Let’s start with the original pair, which is one of the best: Gaynor Sullivan MBE’s Bonnie Tyler’s original 1983 Total Eclipse of the Heart… [5:33]
… and the literal-lyrics version by dascottjr, sung by Persephone Maewyn. [5:33]
I am not going to embed every original video, although I will link them, but I assure you that, no matter how weird the “literal” version seems, it is the original video, possibly a bit shortened, and only the audio has been tampered with, uh, enhanced.
I’m placing this one next because its creator says it’s the ur-literal-video that started the whole meme, and I have no reason to doubt it. This is DustoMcNeato’s version of a-ha’s 1985 Take On Me (links on song titles here will be the original videos). [3:47]

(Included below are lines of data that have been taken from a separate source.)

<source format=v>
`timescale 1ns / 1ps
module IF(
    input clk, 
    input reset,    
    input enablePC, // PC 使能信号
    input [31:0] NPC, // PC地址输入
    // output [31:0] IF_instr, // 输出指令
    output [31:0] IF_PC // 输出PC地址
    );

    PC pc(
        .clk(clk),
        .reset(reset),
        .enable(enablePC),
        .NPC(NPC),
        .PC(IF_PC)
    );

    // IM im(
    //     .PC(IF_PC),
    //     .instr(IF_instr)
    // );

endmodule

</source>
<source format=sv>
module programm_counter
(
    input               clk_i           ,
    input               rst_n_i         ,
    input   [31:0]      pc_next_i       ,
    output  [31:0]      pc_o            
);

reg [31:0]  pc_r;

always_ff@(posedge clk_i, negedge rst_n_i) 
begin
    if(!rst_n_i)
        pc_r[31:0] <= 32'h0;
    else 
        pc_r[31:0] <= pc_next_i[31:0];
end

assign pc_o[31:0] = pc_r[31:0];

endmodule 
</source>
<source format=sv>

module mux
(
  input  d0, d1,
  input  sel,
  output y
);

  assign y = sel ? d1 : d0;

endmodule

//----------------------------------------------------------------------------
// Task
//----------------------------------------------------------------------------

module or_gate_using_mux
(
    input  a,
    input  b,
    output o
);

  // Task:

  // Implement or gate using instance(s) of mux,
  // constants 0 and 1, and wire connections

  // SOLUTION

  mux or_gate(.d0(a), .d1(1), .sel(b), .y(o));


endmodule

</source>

Also from DustoMcNeato: Billy Idol’s 1982 White Wedding. [3:10]
The majority of these songs are from the 80s, and I suppose that makes sense because music video, you may recall, exploded in the 80s when MTV appeared. But there is the occasional earlier one, like this one from 1979’s The Muppet Movie. It’s The Rainbow Connection, sung by Kermit the Frog, but sung here by Rob O'Hara. [3:20]
From Colin Surname, David Bowie’s 1980 Ashes to Ashes. [3:38]

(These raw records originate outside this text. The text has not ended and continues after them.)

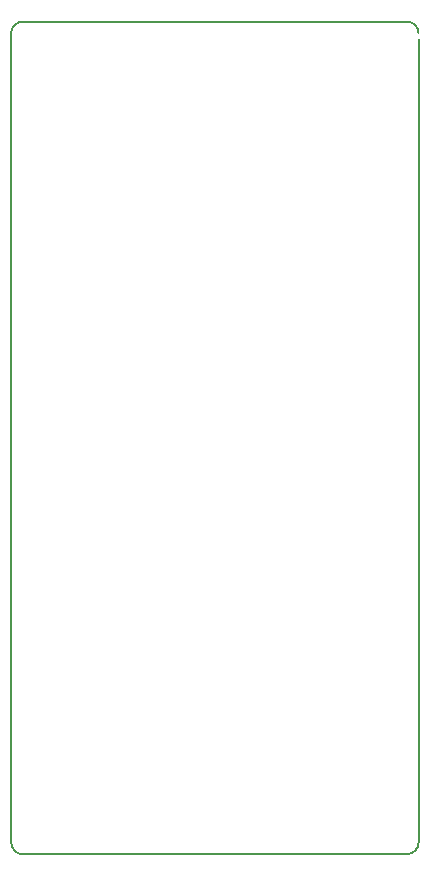
<source format=gbr>
G04 #@! TF.GenerationSoftware,KiCad,Pcbnew,(5.0.0)*
G04 #@! TF.CreationDate,2019-01-02T14:39:17-06:00*
G04 #@! TF.ProjectId,fk-sonar,666B2D736F6E61722E6B696361645F70,0.1*
G04 #@! TF.SameCoordinates,PX791ddc0PY791ddc0*
G04 #@! TF.FileFunction,Profile,NP*
%FSLAX46Y46*%
G04 Gerber Fmt 4.6, Leading zero omitted, Abs format (unit mm)*
G04 Created by KiCad (PCBNEW (5.0.0)) date 01/02/19 14:39:17*
%MOMM*%
%LPD*%
G01*
G04 APERTURE LIST*
%ADD10C,0.150000*%
G04 APERTURE END LIST*
D10*
X-4830000Y63770000D02*
G75*
G02X-3830000Y64770000I1000000J0D01*
G01*
X-4830000Y-4730000D02*
X-4830000Y63770000D01*
X-3830000Y-5730000D02*
G75*
G02X-4830000Y-4730000I0J1000000D01*
G01*
X28670000Y-5730000D02*
X-3830000Y-5730000D01*
X29670000Y-4730000D02*
G75*
G02X28670000Y-5730000I-1000000J0D01*
G01*
X29670000Y63270000D02*
X29670000Y-4730000D01*
X28670000Y64770000D02*
G75*
G02X29670000Y63770000I0J-1000000D01*
G01*
X-3830000Y64770000D02*
X28670000Y64770000D01*
M02*

</source>
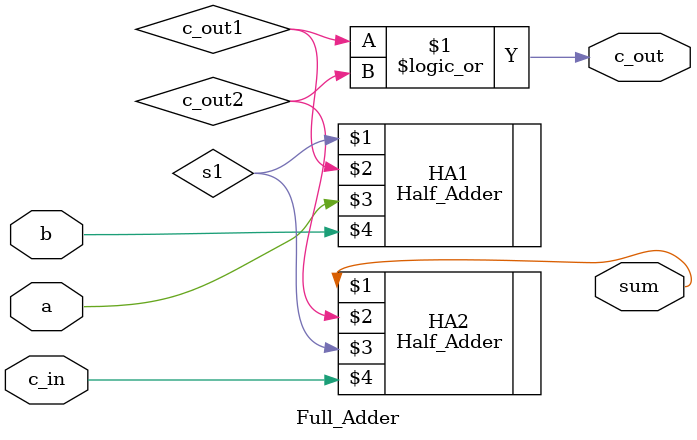
<source format=v>
`timescale 1ns / 1ps

module Full_Adder(
    output sum, c_out,
    input a, b, c_in
    );
    
    wire s1, c_out1, c_out2;
    
    Half_Adder HA1(s1, c_out1, a, b);
    Half_Adder HA2(sum, c_out2, s1, c_in);
    
    assign c_out = c_out1 || c_out2;
    
endmodule

</source>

From pie, Phil Collins’ 1981 In the Air Tonight. [4:49]
Let’s go a little later than the 80s: from Magma, Red Hot Chili Peppers’ 1991 Under The Bridge. [4:02]

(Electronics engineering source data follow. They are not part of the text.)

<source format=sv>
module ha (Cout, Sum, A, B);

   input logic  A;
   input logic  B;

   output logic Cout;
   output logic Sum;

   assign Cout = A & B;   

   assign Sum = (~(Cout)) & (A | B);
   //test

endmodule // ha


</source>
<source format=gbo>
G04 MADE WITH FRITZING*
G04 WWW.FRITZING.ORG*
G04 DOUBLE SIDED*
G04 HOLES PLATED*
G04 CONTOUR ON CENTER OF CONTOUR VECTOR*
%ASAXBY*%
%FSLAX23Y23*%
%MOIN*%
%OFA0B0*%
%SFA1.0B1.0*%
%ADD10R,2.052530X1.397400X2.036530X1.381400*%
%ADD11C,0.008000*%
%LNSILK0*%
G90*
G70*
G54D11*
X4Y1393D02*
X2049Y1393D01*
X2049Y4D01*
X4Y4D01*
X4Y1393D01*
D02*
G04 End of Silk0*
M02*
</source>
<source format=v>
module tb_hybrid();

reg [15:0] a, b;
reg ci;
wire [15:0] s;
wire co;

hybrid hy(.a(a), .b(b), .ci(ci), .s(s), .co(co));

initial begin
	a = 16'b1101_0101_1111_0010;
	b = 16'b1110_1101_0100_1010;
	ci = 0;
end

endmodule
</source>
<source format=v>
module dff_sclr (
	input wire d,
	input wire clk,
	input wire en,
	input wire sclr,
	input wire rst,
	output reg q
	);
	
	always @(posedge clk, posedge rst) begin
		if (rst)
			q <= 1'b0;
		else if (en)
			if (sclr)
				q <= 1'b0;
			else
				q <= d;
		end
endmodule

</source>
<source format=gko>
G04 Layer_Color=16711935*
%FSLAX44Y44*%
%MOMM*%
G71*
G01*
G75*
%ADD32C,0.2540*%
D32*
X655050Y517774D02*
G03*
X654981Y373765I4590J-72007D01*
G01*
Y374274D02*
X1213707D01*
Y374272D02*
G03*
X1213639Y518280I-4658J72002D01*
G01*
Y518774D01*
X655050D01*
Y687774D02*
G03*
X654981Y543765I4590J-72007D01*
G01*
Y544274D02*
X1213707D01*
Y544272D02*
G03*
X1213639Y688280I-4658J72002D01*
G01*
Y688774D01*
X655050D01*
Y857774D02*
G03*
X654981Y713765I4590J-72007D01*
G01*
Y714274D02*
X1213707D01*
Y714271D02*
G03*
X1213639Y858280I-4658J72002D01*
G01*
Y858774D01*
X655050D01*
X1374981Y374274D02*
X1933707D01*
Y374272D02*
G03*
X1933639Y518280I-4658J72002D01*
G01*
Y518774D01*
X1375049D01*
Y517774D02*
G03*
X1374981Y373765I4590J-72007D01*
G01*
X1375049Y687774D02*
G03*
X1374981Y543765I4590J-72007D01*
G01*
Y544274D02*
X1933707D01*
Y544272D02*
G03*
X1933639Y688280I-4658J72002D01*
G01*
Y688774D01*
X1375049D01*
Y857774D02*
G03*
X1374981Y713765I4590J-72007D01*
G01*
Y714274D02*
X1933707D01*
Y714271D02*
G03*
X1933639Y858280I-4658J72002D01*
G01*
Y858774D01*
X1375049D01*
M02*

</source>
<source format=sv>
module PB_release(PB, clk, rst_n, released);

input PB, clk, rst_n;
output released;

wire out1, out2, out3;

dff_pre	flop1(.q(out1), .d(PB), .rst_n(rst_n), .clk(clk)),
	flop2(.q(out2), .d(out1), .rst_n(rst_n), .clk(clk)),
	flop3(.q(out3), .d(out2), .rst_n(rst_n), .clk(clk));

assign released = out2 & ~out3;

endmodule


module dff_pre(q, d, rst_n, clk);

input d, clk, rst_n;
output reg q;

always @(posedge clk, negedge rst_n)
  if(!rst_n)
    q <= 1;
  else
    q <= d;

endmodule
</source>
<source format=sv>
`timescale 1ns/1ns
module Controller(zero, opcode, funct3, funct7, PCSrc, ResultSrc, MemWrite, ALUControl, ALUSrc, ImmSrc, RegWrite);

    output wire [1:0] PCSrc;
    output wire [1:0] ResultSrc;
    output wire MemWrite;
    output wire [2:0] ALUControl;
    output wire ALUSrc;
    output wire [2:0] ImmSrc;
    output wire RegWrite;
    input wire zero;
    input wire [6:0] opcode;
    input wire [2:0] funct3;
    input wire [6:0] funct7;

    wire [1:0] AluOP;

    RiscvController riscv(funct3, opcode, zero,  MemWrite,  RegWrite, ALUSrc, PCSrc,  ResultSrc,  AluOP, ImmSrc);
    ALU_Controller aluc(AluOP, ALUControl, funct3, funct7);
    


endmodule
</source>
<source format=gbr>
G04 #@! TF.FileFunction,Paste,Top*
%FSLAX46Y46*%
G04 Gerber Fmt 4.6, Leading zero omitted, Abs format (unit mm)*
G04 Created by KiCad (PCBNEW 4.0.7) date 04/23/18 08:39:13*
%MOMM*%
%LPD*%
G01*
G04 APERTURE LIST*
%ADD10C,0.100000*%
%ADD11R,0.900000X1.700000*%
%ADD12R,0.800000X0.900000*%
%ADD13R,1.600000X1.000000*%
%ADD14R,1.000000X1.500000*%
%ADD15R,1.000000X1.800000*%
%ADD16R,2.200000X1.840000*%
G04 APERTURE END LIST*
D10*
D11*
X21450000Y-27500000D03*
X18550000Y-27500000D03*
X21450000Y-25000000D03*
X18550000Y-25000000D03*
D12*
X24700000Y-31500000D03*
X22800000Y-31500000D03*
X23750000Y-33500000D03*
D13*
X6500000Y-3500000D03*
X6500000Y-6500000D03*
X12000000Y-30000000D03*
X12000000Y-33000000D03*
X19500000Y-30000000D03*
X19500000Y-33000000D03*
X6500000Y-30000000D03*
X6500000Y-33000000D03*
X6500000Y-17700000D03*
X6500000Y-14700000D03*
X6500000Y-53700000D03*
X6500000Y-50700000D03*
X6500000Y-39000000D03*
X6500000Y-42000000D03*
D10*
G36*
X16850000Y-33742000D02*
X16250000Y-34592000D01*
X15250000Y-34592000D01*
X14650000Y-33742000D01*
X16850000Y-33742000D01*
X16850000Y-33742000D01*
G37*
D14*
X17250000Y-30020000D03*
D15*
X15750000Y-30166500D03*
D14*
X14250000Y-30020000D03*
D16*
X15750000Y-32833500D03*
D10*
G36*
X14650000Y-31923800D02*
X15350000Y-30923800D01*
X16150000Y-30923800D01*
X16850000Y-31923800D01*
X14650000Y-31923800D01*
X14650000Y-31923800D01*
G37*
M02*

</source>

Even a little later still! From Joel, Creed's 2000 With Arms Wide Open. I need to say here that I lied — this particular video does deviate from the original slightly, in that Scott Stapp is not, in fact, the Lion King and receives no visit from the spirit of Mufasa in the sky of the original video. [3:52]
Back to the 80s! From hbi2k, Elton John’s 1983 I'm Still Standing. [3:02]
To close, here’s one that was billed simply as another “literal” video, but this one flips the concept on its head — it uses the original lyrics in an entirely new video that is not even a music video; it’s a noir-ish crime drama. From Corridor Crew, it could only be Queen’s 1975 Bohemian Rhapsody. [5:07]
I feel like there should be a non-silly eclipse song, so I will end the diary with Norah Jones performing Black Hole Sun in Detroit in 2017, a few days after Chris Cornell’s death, by way of a tribute. If you have other eclipse (or non-eclipse) favorites, of course they’re welcome in the thread. [7:37]
Oh wait — I need to add this fabulous NASA JWST high-resolution image of the eclipse, with amazing detail on both the moon and the solar corona. If you can’t see the tweet, you can see the picture here.